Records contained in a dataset
=== Section Start ===

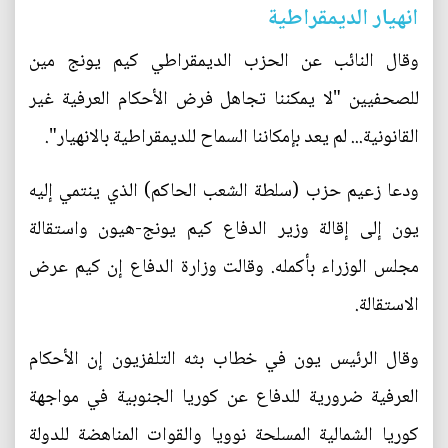
انهيار الديمقراطية
وقال النائب عن الحزب الديمقراطي كيم يونج مين
للصحفيين "لا يمكننا تجاهل فرض الأحكام العرفية غير
القانونية... لم يعد بإمكاننا السماح للديمقراطية بالانهيار".
ودعا زعيم حزب (سلطة الشعب الحاكم) الذي ينتمي إليه
يون إلى إقالة وزير الدفاع كيم يونج-هيون واستقالة
مجلس الوزراء بأكمله. وقالت وزارة الدفاع إن كيم عرض
الاستقالة.
وقال الرئيس يون في خطاب بثه التلفزيون إن الأحكام
العرفية ضرورية للدفاع عن كوريا الجنوبية في مواجهة
كوريا الشمالية المسلحة نوويا والقوات المناهضة للدولة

=== Section End ===

- Work instructions
Every line in the data above that includes the word "الدفاع" should be copied.

- Solution below
يون إلى إقالة وزير الدفاع كيم يونج-هيون واستقالة
مجلس الوزراء بأكمله. وقالت وزارة الدفاع إن كيم عرض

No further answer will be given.